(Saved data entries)
- - - -

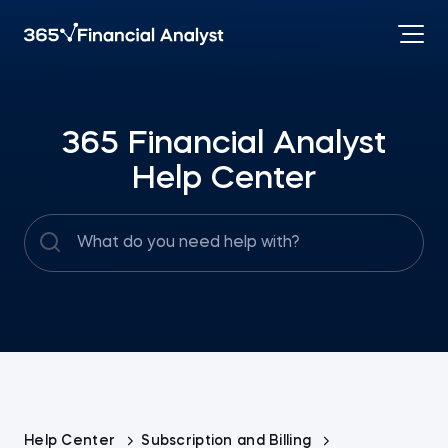
365 Financial Analyst
Help Center
Help Center
Subscription and Billing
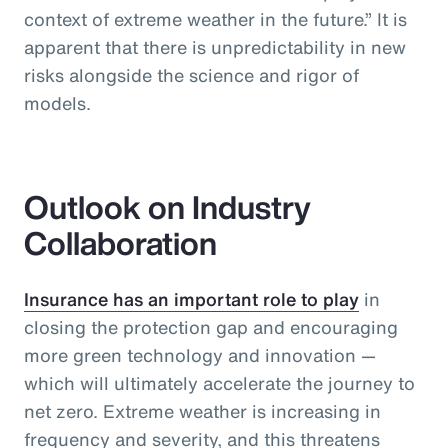
context of extreme weather in the future.” It is
apparent that there is unpredictability in new
risks alongside the science and rigor of
models.
Outlook on Industry
Collaboration
Insurance has an important role to play
in
closing the protection gap and encouraging
more green technology and innovation —
which will ultimately accelerate the journey to
net zero. Extreme weather is increasing in
frequency and severity, and this threatens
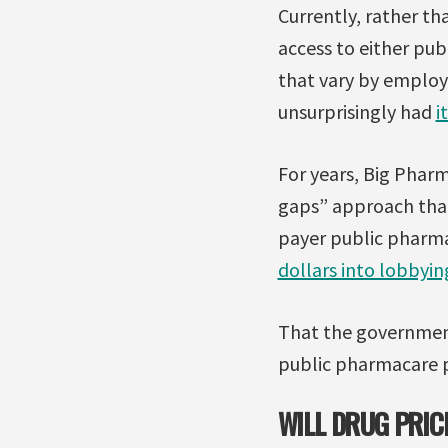
Currently, rather th
access to either publ
that vary by employe
unsurprisingly had
i
For years, Big Pharm
gaps” approach that
payer public pharma
dollars into lobbyi
That the governmen
public pharmacare p
WILL DRUG PRIC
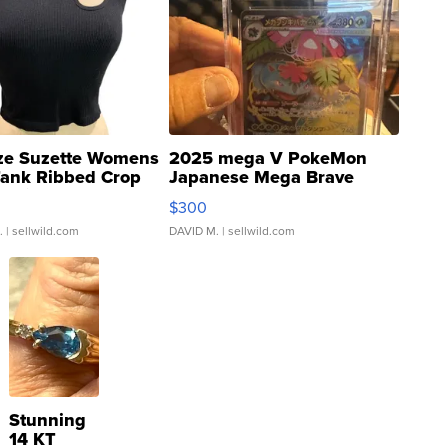
ze Suzette Womens
2025 mega V PokeMon
Tank Ribbed Crop
Japanese Mega Brave
rical ...
076/063 Super Rare H...
$300
.
| sellwild.com
DAVID M.
| sellwild.com
Stunning
14 KT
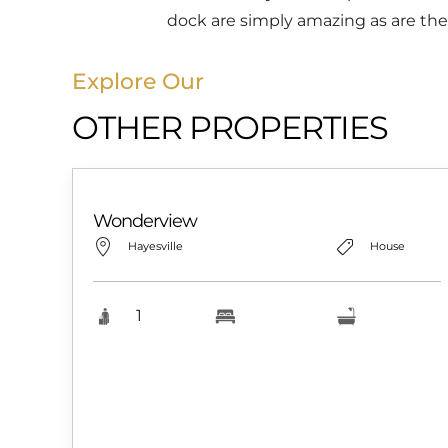
dock are simply amazing as are the
Explore Our
OTHER PROPERTIES
Wonderview
Hayesville
House
1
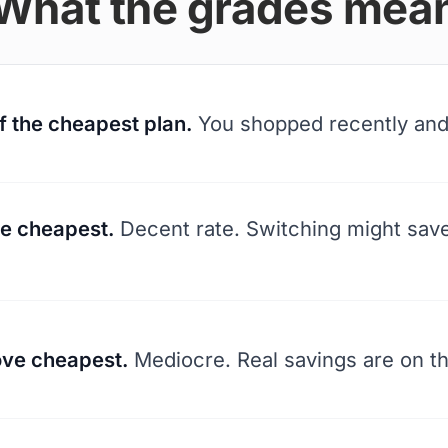
What the grades mea
f the cheapest plan.
You shopped recently and 
e cheapest.
Decent rate. Switching might sav
ve cheapest.
Mediocre. Real savings are on th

- - - -

Exercise description: An exact copy is needed of the entries above, starting at the line that holds "apparent that there" and stopping at the line that holds "f the cheapest plan.", both kept; pictures stay out.

Answer space:
apparent that there is unpredictability in new
risks alongside the science and rigor of
models.
Outlook on Industry
Collaboration
Insurance has an important role to play
in
closing the protection gap and encouraging
more green technology and innovation —
which will ultimately accelerate the journey to
net zero. Extreme weather is increasing in
frequency and severity, and this threatens
Currently, rather th
access to either publ
that vary by employe
unsurprisingly had
i
For years, Big Pharm
gaps” approach that
payer public pharma
dollars into lobbyi
That the governmen
public pharmacare p
WILL DRUG PRIC
ze Suzette Womens
2025 mega V PokeMon
Tank Ribbed Crop
Japanese Mega Brave
rical ...
076/063 Super Rare H...
$300
.
| sellwild.com
DAVID M.
| sellwild.com
Stunning
14 KT
dock are simply amazing as are the
Explore Our
OTHER PROPERTIES
Wonderview
Hayesville
House
1
What the grades mea
f the cheapest plan.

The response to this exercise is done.